DI BALIK LAKON
Aku berkiblat pada lautan biru
Sebiru mata kerdil rakyat kecil
Yang mengajarkan arti dalamnya pengorbanan
Ketulusan
Dari setetes harap penghidupan
Kadang aku menerka
Akankah gedebur ombak kian terjal
Buih yang senantiasa dalam perwujudannya
Menghantam karang bertuan itu
Keras
Semakin keras
Dan hilang ditelan tangan-tangan karam
Oh, tuan
Tentu.
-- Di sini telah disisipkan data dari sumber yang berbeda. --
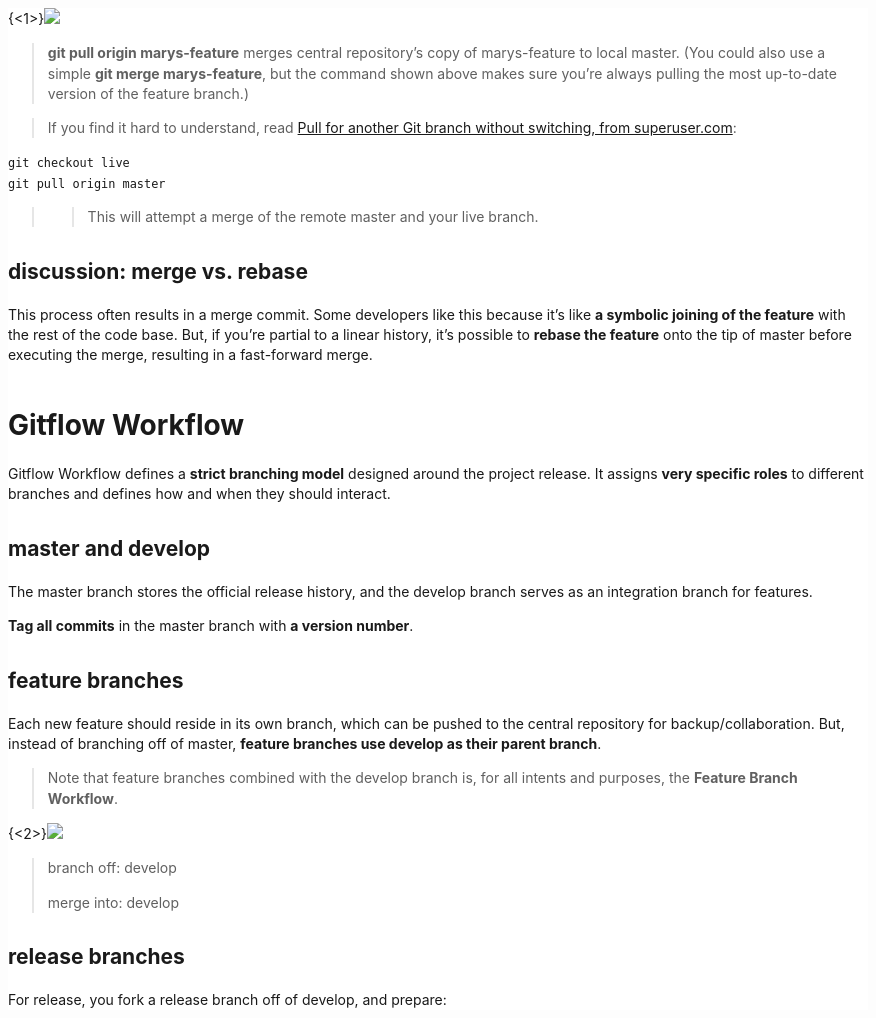 {<1>}![](https://dl.dropboxusercontent.com/u/23764314/ghost_immortalfish/Screen%20Shot%202015-05-15%20at%2011.18.54%20AM.png)

> __git pull origin marys-feature__ merges central repository’s copy of marys-feature to local master. (You could also use a simple __git merge marys-feature__, but the command shown above makes sure you’re always pulling the most up-to-date version of the feature branch.)

> If you find it hard to understand, read [Pull for another Git branch without switching, from superuser.com](http://superuser.com/a/163048):

    git checkout live
    git pull origin master

>> This will attempt a merge of the remote master and your live branch.

## discussion: merge vs. rebase

This process often results in a merge commit. Some developers like this because it’s like __a symbolic joining of the feature__ with the rest of the code base. But, if you’re partial to a linear history, it’s possible to __rebase the feature__ onto the tip of master before executing the merge, resulting in a fast-forward merge.

# Gitflow Workflow

Gitflow Workflow defines a __strict branching model__ designed around the project release. It assigns __very specific roles__ to different branches and defines how and when they should interact.

## master and develop

The master branch stores the official release history, and the develop branch serves as an integration branch for features.

__Tag all commits__ in the master branch with __a version number__.

## feature branches

Each new feature should reside in its own branch, which can be pushed to the central repository for backup/collaboration. But, instead of branching off of master, __feature branches use develop as their parent branch__.

> Note that feature branches combined with the develop branch is, for all intents and purposes, the __Feature Branch Workflow__.

{<2>}![](https://dl.dropboxusercontent.com/u/23764314/ghost_immortalfish/Screen%20Shot%202015-05-15%20at%204.19.16%20PM.png)

> branch off: develop
>
> merge into: develop

## release branches

For release, you fork a release branch off of develop, and prepare:

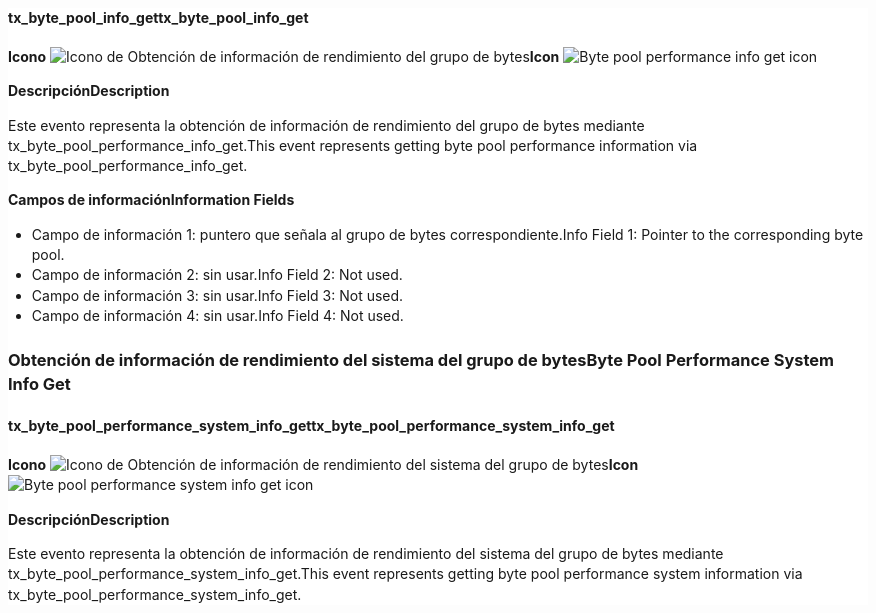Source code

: #### <a name="tx_byte_pool_info_get"></a><span data-ttu-id="058bb-529">tx_byte_pool_info_get</span><span class="sxs-lookup"><span data-stu-id="058bb-529">tx_byte_pool_info_get</span></span>

<span data-ttu-id="058bb-530">**Icono** ![Icono de Obtención de información de rendimiento del grupo de bytes](./media/user-guide/tx-events/image19.png)</span><span class="sxs-lookup"><span data-stu-id="058bb-530">**Icon** ![Byte pool performance info get icon](./media/user-guide/tx-events/image19.png)</span></span>

<span data-ttu-id="058bb-531">**Descripción**</span><span class="sxs-lookup"><span data-stu-id="058bb-531">**Description**</span></span>

<span data-ttu-id="058bb-532">Este evento representa la obtención de información de rendimiento del grupo de bytes mediante tx_byte_pool_performance_info_get.</span><span class="sxs-lookup"><span data-stu-id="058bb-532">This event represents getting byte pool performance information via tx_byte_pool_performance_info_get.</span></span>

<span data-ttu-id="058bb-533">**Campos de información**</span><span class="sxs-lookup"><span data-stu-id="058bb-533">**Information Fields**</span></span>

- <span data-ttu-id="058bb-534">Campo de información 1: puntero que señala al grupo de bytes correspondiente.</span><span class="sxs-lookup"><span data-stu-id="058bb-534">Info Field 1: Pointer to the corresponding byte pool.</span></span>
- <span data-ttu-id="058bb-535">Campo de información 2: sin usar.</span><span class="sxs-lookup"><span data-stu-id="058bb-535">Info Field 2: Not used.</span></span>
- <span data-ttu-id="058bb-536">Campo de información 3: sin usar.</span><span class="sxs-lookup"><span data-stu-id="058bb-536">Info Field 3: Not used.</span></span>
- <span data-ttu-id="058bb-537">Campo de información 4: sin usar.</span><span class="sxs-lookup"><span data-stu-id="058bb-537">Info Field 4: Not used.</span></span>

### <a name="byte-pool-performance-system-info-get"></a><span data-ttu-id="058bb-538">Obtención de información de rendimiento del sistema del grupo de bytes</span><span class="sxs-lookup"><span data-stu-id="058bb-538">Byte Pool Performance System Info Get</span></span> 

#### <a name="tx_byte_pool_performance_system_info_get"></a><span data-ttu-id="058bb-539">tx_byte_pool_performance_system_info_get</span><span class="sxs-lookup"><span data-stu-id="058bb-539">tx_byte_pool_performance_system_info_get</span></span>

<span data-ttu-id="058bb-540">**Icono** ![Icono de Obtención de información de rendimiento del sistema del grupo de bytes](./media/user-guide/tx-events/image20.png)</span><span class="sxs-lookup"><span data-stu-id="058bb-540">**Icon** ![Byte pool performance system info get icon](./media/user-guide/tx-events/image20.png)</span></span>

<span data-ttu-id="058bb-541">**Descripción**</span><span class="sxs-lookup"><span data-stu-id="058bb-541">**Description**</span></span>

<span data-ttu-id="058bb-542">Este evento representa la obtención de información de rendimiento del sistema del grupo de bytes mediante tx_byte_pool_performance_system_info_get.</span><span class="sxs-lookup"><span data-stu-id="058bb-542">This event represents getting byte pool performance system information via tx_byte_pool_performance_system_info_get.</span></span>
Tapi bukan tuan-tuan pengisap peluh itu
Yang seenak hati menghampar luka diatas punggung kakek tua
Karena tuanku, Tuhan
Dan tuan mereka.
Yogyakarta, 22 April 2016
ASA (MASIH) ADA
Malam itu…
“Fajar adalah waktu paling tepat mengubur jasad yang kaku nan berliku
Selagi kerikil-kerikil itu tak tampak
Cepatlah bergegas
Tunaikan, dan penuhi hasrat anak binimu,
Di sini, Aku akan memotong pagi
Lusa dan selamanya”
Hah, suara yang sama saat menjelang pagi
Ternyata masih sibuk berdeklamasi
Tak penting apakah masih dini hari
Dan terlelap mimpi
Atau hari telah lupa aku siapa
Entah Tuhan yang mengilhami
Aku tak tahu pasti
Namun yang pasti, suara menjelang pagi
Selalu saja mengurai mimpi
Dan menjadi rutinitas diri
Katanya lagi, “bangun, asa itu (masih) ada”.
Yogyakarta, 23 April 2016
TAK LAGI SAMA
Loteng-loteng putih
Berjingkrak menggagahi altar kumuh
Menindih mata penglihatan
Sesekali sabda ibu terngiang;
“Jangan terkejut kau, Nak
Senja kita tak lagi sama
Karena sama itu binasa
Dan yang binasa selalu kita”
Bias lalu terlampau sinau bertutur kemilau surga
Hingga anak cucu terdiam di atas kakinya
Tak satu pun tersandar dahan gugur di balik belikat
Yang memotret luka katub dunia
Batang putih kapuk telah menjulang menjajaki romansa dan prakira
Kini pijaknya telah hilang
Arah tak menentu
Di kerindangan tangan Tuhan.
Yogyakart, 23 April 2016
*Rodiyanto, lahir 13 Juni 1996 di Sumenep, Madura. Mahasiswa Ilmu Hukum UIN Sunan Kalijaga Yogyakarta. Bergiat sastra di Pojok Imajiner KeMPeD. Alumni PP. Aqidah Usymuni. Saat ini berdomisili di Yogyakarta.